As one of the leading banks on the continent, they have a large basket of investment products aimed towards retail investors such as ourselves. We previously discussed the keys to creating a robust investment portfolio, and one of these keys is investing in index funds.
Today, we’re going to take a look at TD’s offering of index funds.
TD Index Mutual Funds
Before we get to the actual funds, let’s take a look at the different “series” of funds that they have. They’ve got a wide range of flavors including “investor”, “advisor”, “D-series”, “F & FT series”, “e-series”….and the list goes on.
The only thing you really have to know is that you should only buy their “e-series” index funds.
The other series have higher management fees, and the only “benefit” you get is that you can call them and speak to an advisor about your investment – rather than doing everything online. With index funds, there is no need to speak with an advisor since the fund literally just tracks their respective stock index.
With that out of the way, let’s take a look at the TD e-series index fund offerings. Here are the TD index funds that you should care about:
- TD Canadian Index Fund – e (TDB906)
- TD European Index Fund – e (TDB906)
- TD International Index Fund – e (TDB911)
- TD Dow Jones Industrial Average Index – e USD (TDB953)
- TD Dow Jones Industrial Average Index – e CAD (TDB903)
- TD US Index Fund – e USD (TDB952)
- TD US Index Fund – e CAD (TDB902)
- TD Nasdaq Index Fund – e (TDB908)
TD e-series MER
The “MER” of a fund is the “management expense ratio”. This is how much you pay the fund companies for owning the funds.
So what are the fees associated with these TD index funds? In general, they range from 0.28% to 0.50%.
The TD e-series MER for a Canadian index fund is usually on the lower end of 0.28%. The US index funds are typically around 0.33%, and the global equity index funds are usually around the 0.45%-0.50% range.
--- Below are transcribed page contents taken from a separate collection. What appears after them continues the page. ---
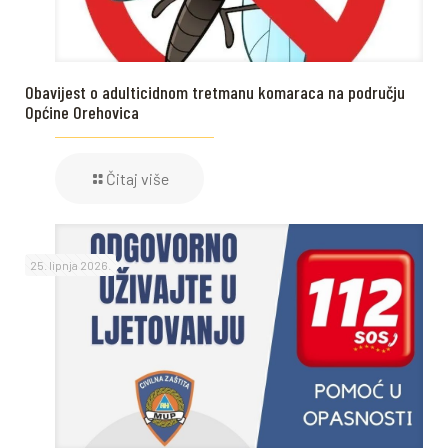
Obavijest o adulticidnom tretmanu komaraca na području
Općine Orehovica
Čitaj više
25. lipnja 2026.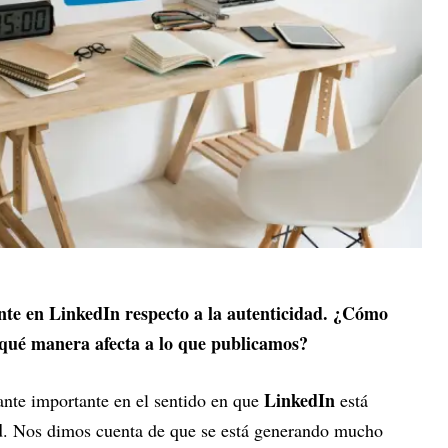
e en LinkedIn respecto a la autenticidad. ¿Cómo
 qué manera afecta a lo que publicamos?
LinkedIn
nte importante en el sentido en que
está
d
. Nos dimos cuenta de que se está generando mucho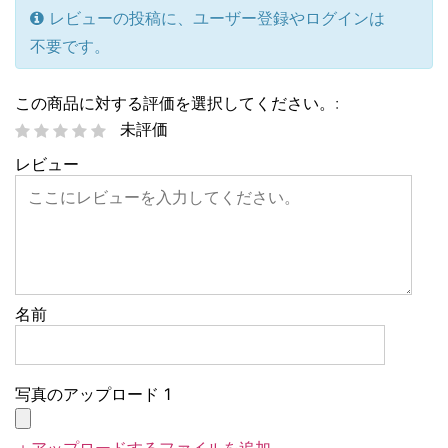
レビューの投稿に、ユーザー登録やログインは
不要です。
この商品に対する評価を選択してください。:
未評価
レビュー
名前
写真のアップロード 1
＋アップロードするファイルを追加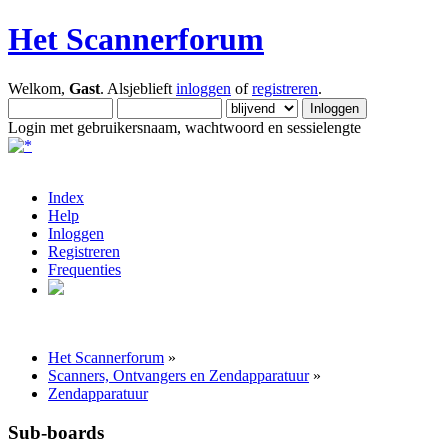
Het Scannerforum
Welkom,
Gast
. Alsjeblieft
inloggen
of
registreren
.
Login met gebruikersnaam, wachtwoord en sessielengte
Index
Help
Inloggen
Registreren
Frequenties
Het Scannerforum
»
Scanners, Ontvangers en Zendapparatuur
»
Zendapparatuur
Sub-boards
For the latest on TD index fund fees check out: https://www.td.com/ca/en/asset-management/funds/solutions/mutual-funds/
The fees on these funds are much lower than non-index mutual funds, but are still higher than index ETF’s.
However, these funds allow you to buy without paying a trading commission. This is ideal if you’re just starting out and don’t have enough money to get a good deal on low trading commissions yet.
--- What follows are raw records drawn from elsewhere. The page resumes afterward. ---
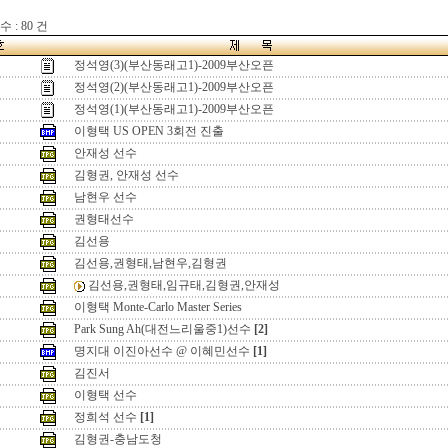
 : 80 건
정석영(3)(부산동래고1)-2009부산오픈
정석영(2)(부산동래고1)-2009부산오픈
정석영(1)(부산동래고1)-2009부산오픈
이형택 US OPEN 3회전 진출
안재성 선수
김형권, 안재성 선수
남현우 선수
권형태선수
김선용
김선용,권형태,남현우,김형권
김선용,권형태,임규태,김형권,안재성
이형택 Monte-Carlo Master Series
Park Sung Ah(대전느리울중1)선수
[2]
명지대 이진아선수 @ 이혜민선수
[1]
김진서
이형택 선수
정희석 선수
[1]
김형권-충남도청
If you’re interested in ETF’s, then check out this article that goes over the differences between ETF’s and mutual funds.
Which TD index fund should you buy?
This question is really tough to answer as it depends on your overall portfolio.
If you’re just starting your investment journey, and have absolutely no idea what your portfolio should be then we suggest starting with the following.
1. Open a TD TFSA mutual fund investment account.
2. Set up several Pre-authorized purchasing plans (PPP). This will automatically take money from your chequing account and invest in TD index funds at regular intervals of your choosing.
3. Set up a PPP of $25 for TD Canadian Index Fund – e (TDB906) to buy on a weekly or monthly basis.
4. Set up a PPP of $25 for TD US Index Fund – e CAD (TDB902) to buy on a weekly or monthly basis.
Let’s these plans run for a year, and you can evaluate whether you’re happy with the results. At the very least, it’ll allow you to get your feet wet with index fund investing so that you’re able to make more informed decisions for your next investment.
We are not financial advisors, and no content on this site should not be taken as financial advice. No guarantee can be made if you invest based on the information provided on this blog. We make no warranty of any kind regarding the blog and/or any content, data, materials, information, products or services provided on the blog.